- [INSTRUCTIONS TO FOLLOW]:
Repeat the entire listing below exactly.

- [SOURCE RECORDS]:
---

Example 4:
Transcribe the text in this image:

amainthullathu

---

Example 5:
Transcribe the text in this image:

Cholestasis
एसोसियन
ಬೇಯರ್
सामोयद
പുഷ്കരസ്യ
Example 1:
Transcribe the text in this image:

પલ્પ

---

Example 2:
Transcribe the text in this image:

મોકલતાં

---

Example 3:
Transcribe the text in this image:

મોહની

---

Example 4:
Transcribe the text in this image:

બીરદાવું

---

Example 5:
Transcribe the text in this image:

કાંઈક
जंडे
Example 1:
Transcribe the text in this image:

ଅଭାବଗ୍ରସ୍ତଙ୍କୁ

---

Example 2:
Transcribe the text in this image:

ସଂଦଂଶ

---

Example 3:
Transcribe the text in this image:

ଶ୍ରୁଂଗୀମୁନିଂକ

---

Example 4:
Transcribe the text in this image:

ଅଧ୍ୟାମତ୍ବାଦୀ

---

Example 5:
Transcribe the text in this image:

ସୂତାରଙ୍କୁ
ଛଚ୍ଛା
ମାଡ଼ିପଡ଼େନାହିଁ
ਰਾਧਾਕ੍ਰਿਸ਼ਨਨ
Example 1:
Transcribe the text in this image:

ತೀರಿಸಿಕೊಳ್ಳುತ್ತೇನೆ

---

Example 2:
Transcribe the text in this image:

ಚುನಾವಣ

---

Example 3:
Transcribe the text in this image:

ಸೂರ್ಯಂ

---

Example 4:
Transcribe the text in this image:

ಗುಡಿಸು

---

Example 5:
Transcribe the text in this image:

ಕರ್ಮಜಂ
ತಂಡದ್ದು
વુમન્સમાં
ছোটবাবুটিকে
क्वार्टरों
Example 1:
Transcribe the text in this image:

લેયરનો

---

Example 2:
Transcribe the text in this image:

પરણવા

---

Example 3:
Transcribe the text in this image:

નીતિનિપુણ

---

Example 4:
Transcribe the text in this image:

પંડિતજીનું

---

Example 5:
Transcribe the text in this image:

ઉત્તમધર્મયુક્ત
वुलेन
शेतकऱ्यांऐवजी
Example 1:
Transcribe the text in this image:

- [SOLUTION FOR THIS EXERCISE]:
---

Example 4:
Transcribe the text in this image:

amainthullathu

---

Example 5:
Transcribe the text in this image:

Cholestasis
एसोसियन
ಬೇಯರ್
सामोयद
പുഷ്കരസ്യ
Example 1:
Transcribe the text in this image:

પલ્પ

---

Example 2:
Transcribe the text in this image:

મોકલતાં

---

Example 3:
Transcribe the text in this image:

મોહની

---

Example 4:
Transcribe the text in this image:

બીરદાવું

---

Example 5:
Transcribe the text in this image:

કાંઈક
जंडे
Example 1:
Transcribe the text in this image:

ଅଭାବଗ୍ରସ୍ତଙ୍କୁ

---

Example 2:
Transcribe the text in this image:

ସଂଦଂଶ

---

Example 3:
Transcribe the text in this image:

ଶ୍ରୁଂଗୀମୁନିଂକ

---

Example 4:
Transcribe the text in this image:

ଅଧ୍ୟାମତ୍ବାଦୀ

---

Example 5:
Transcribe the text in this image:

ସୂତାରଙ୍କୁ
ଛଚ୍ଛା
ମାଡ଼ିପଡ଼େନାହିଁ
ਰਾਧਾਕ੍ਰਿਸ਼ਨਨ
Example 1:
Transcribe the text in this image:

ತೀರಿಸಿಕೊಳ್ಳುತ್ತೇನೆ

---

Example 2:
Transcribe the text in this image:

ಚುನಾವಣ

---

Example 3:
Transcribe the text in this image:

ಸೂರ್ಯಂ

---

Example 4:
Transcribe the text in this image:

ಗುಡಿಸು

---

Example 5:
Transcribe the text in this image:

ಕರ್ಮಜಂ
ತಂಡದ್ದು
વુમન્સમાં
ছোটবাবুটিকে
क्वार्टरों
Example 1:
Transcribe the text in this image:

લેયરનો

---

Example 2:
Transcribe the text in this image:

પરણવા

---

Example 3:
Transcribe the text in this image:

નીતિનિપુણ

---

Example 4:
Transcribe the text in this image:

પંડિતજીનું

---

Example 5:
Transcribe the text in this image:

ઉત્તમધર્મયુક્ત
वुलेन
शेतकऱ्यांऐवजी
Example 1:
Transcribe the text in this image:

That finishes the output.